Acte II scène 2
"Pour vivre, il faut aller de l'avant. Pour aller de l'avant, il faut pardonner. Pour pardonner, il faut oublier. Mais c'est la seule chose dont l'Homme soit incapable."
Mes paupières se sont closent à plusieurs reprises. Mais à chaque fois, j'étais suffisamment proche de la surface ne serait-ce que pour l'effleurer du bout des doigts.
Je suis restée un long moment au sol. Ne pouvant pas être déplacée sans que les médecins ne risquent de me perdre définitivement.
Des éclairs ont traversés ma poitrine, mon souffle à plusieurs reprises s'est coupé et l'ensemble de mon corps s'est mis à trembler.
Une fois stabilisée, on m'a installé dans mon lit. On m'a attachée. On m'a droguée...
J'ai beau être physiquement dans cette pièce, j'ai la sensation que mon existence n'est qu'une tromperie de mon esprit. Un moyen de me rassurer en quelque sorte.
Mes yeux sont ouverts, ma bouche totalement close et toutes tentatives pour entrer en contact est vaines.

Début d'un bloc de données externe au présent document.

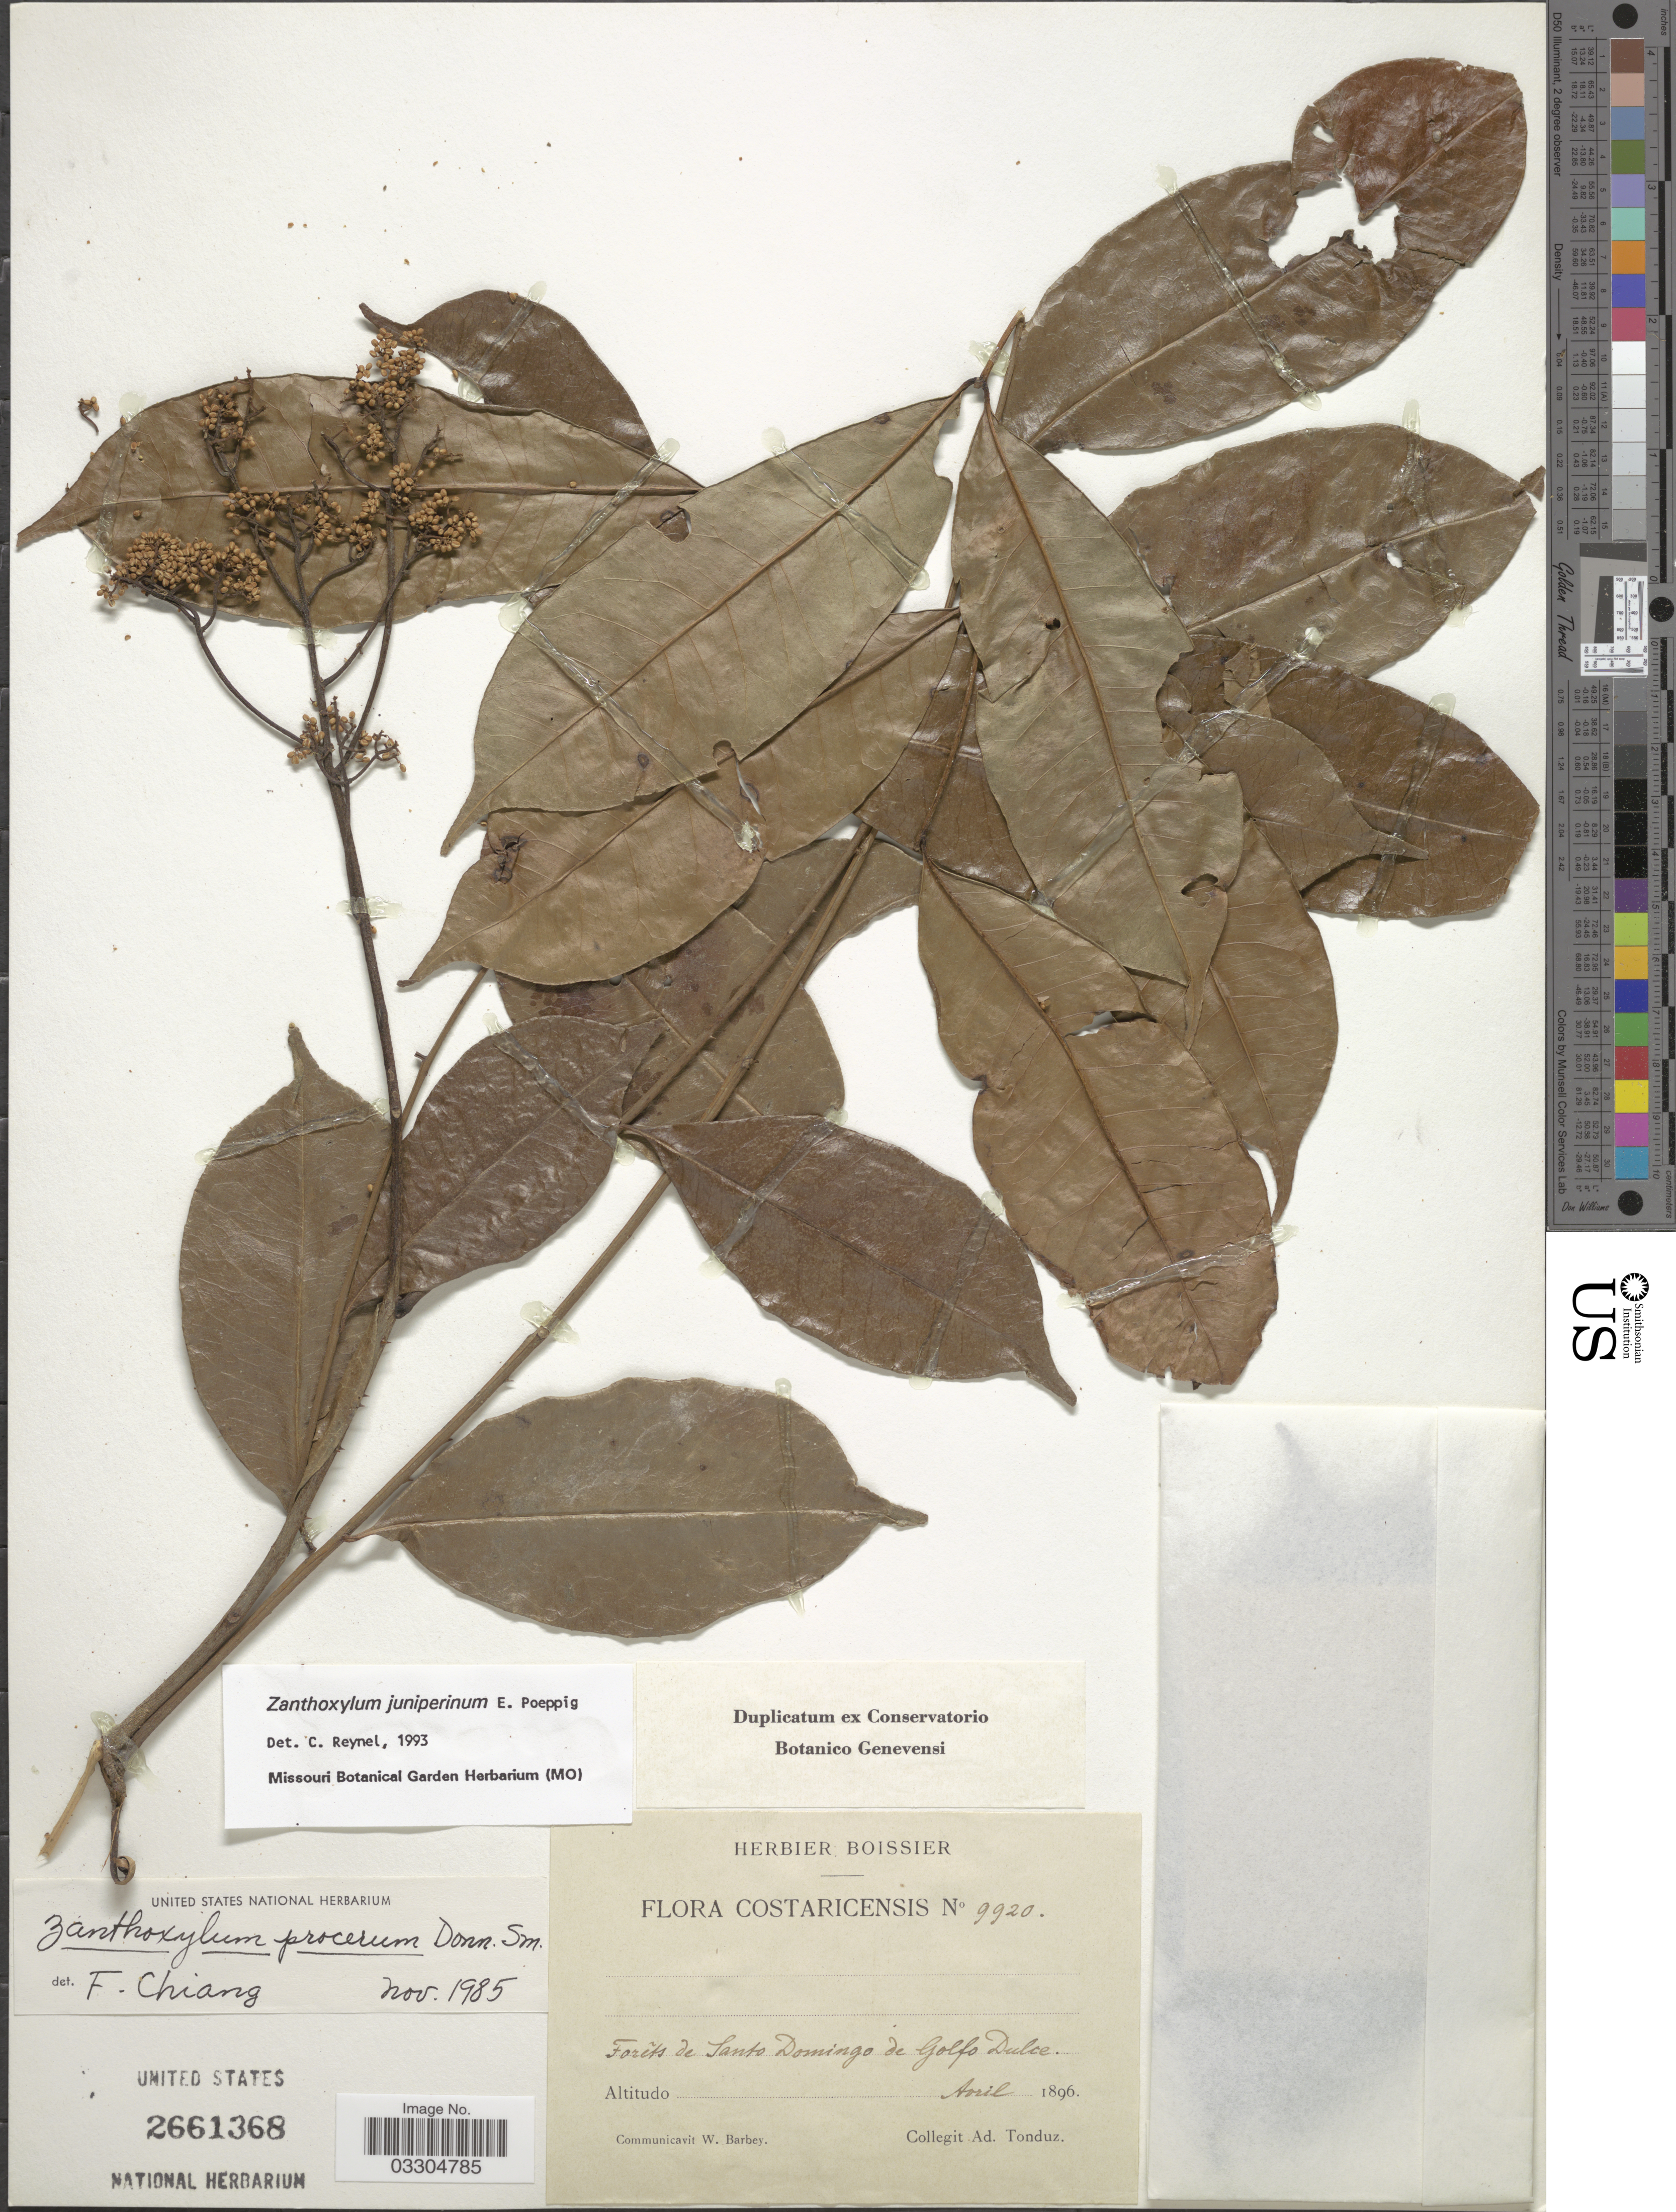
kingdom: Plantae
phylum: Tracheophyta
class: Magnoliopsida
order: Sapindales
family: Rutaceae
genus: Zanthoxylum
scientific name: Zanthoxylum procerum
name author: Donn. Sm.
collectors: A. Tonduz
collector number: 9920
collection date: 1896-04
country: Costa Rica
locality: Forêts de Santo Domingo de Golfo Dulce.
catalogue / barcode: US 2661368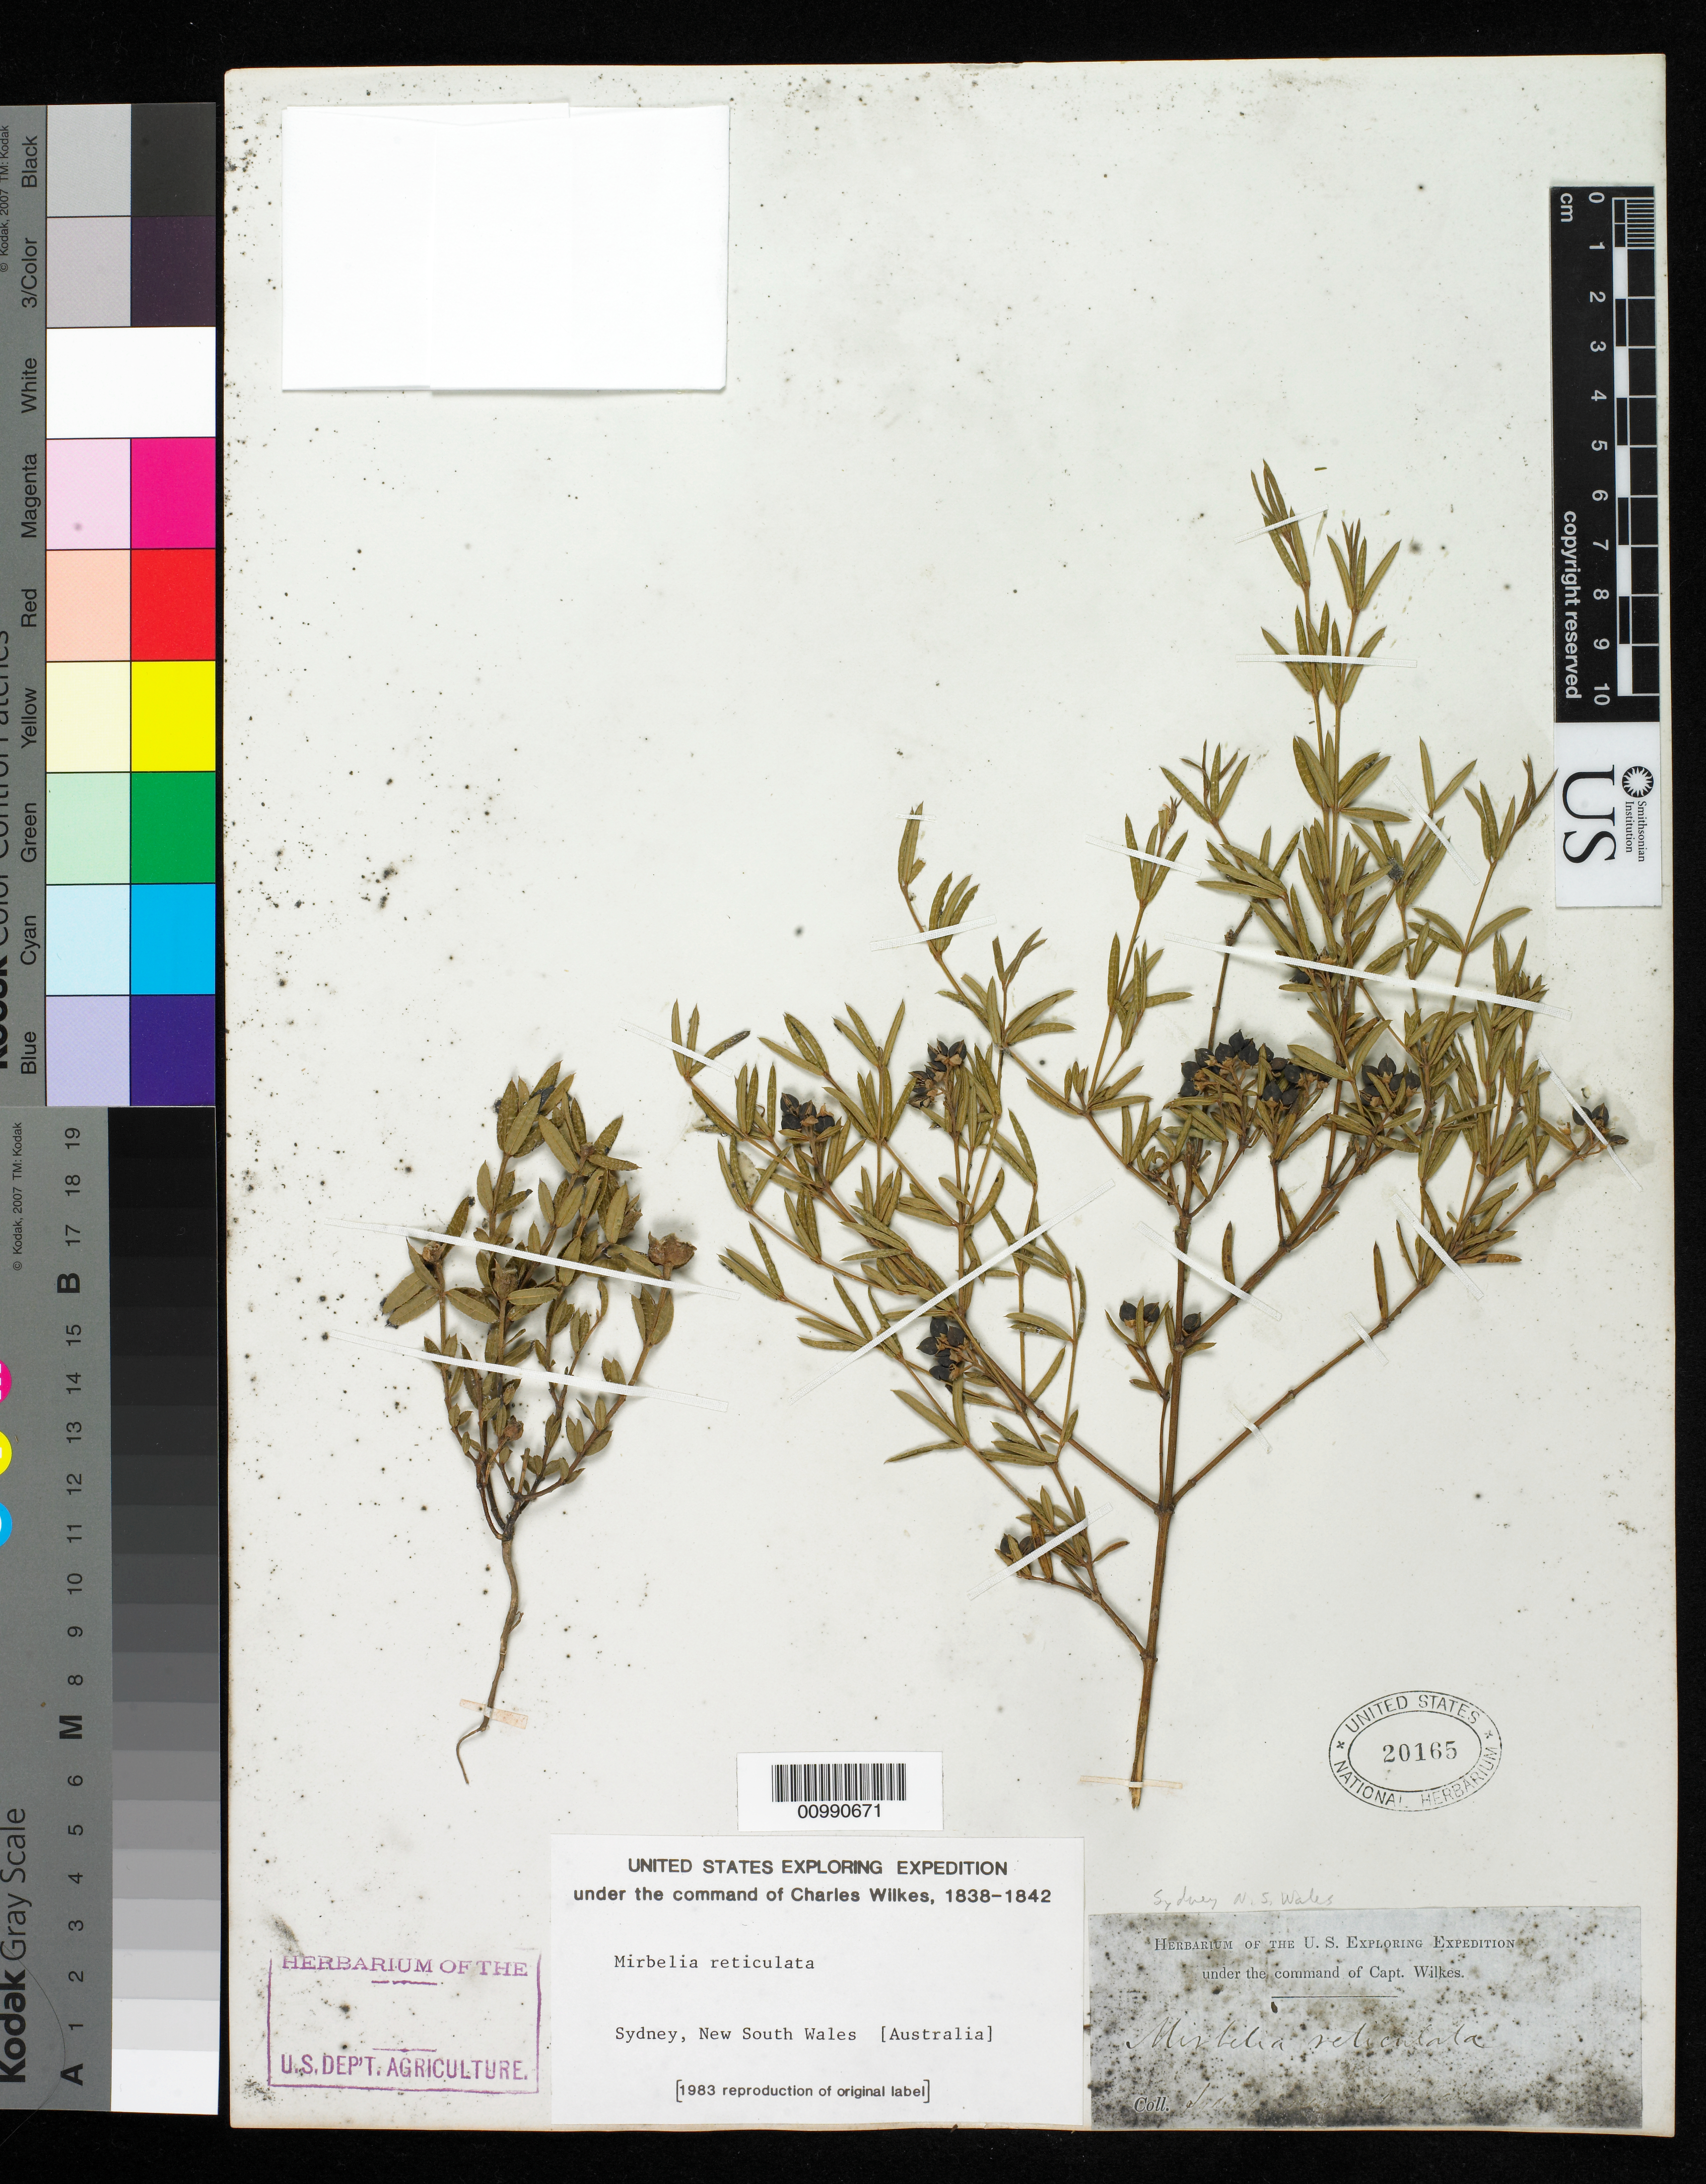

Je me retrouve seule, dans une chambre vide. Incapable de bouger ou de communiquer.
Et si c'était cela l'au-delà. Et si en réalité on se retrouvait prisonnier de notre propre existence jusqu'à ce que notre âme ne se décompose.
Shootée par des calmants et des antalgiques. Reliée à des machines dont je ne peux qu'imaginer les noms ainsi que leur utilité. Prisonnière de ma couche grâce à des sangles pour "me protéger".
Je vois chaque seconde, chaque minute et chaque heure s'écouler.
Je suis plus que consciente du temps qui passe et c'est un véritable supplice.
Je me retrouve tout simplement face à moi même.
Chaque jour, Gregory vient à mon chevet pour me parler, pour raconter ce qu'il a fait de sa journée puis c'est ma soeur qui passe. Elle ne fait que pleurer et se flageller.
Peu importe le visiteur, je ne peux rien faire d'autre que fixer le plafond de cette chambre et écouter. Parfois, j'ai l'impression que leurs voix s'éloignent alors que c'est moi qui pars au loin.
Dès que je trouve suffisamment de motivation, j'essaye de bouger, ne serait-ce que d'un millimètre, pour garder espoir, avoir d'une certaine manière un but à atteindre, mais rien y fait.
_________________________________________________________________________________
Tout les jours, j'y ai droit. Le passage de cette infirmière qui vient pour me faire la toilette.
Je me sens dégradée et même humiliée.
Je ne comprends pas pourquoi est-ce que je suis ainsi.
Pourquoi est-ce que je suis enfermée dans ce corps?
Pourquoi est-ce que l'on me garde ainsi ?
Si faible, si amorphe, si vide.
Cela doit faire onze jours que je subis ma propre existence.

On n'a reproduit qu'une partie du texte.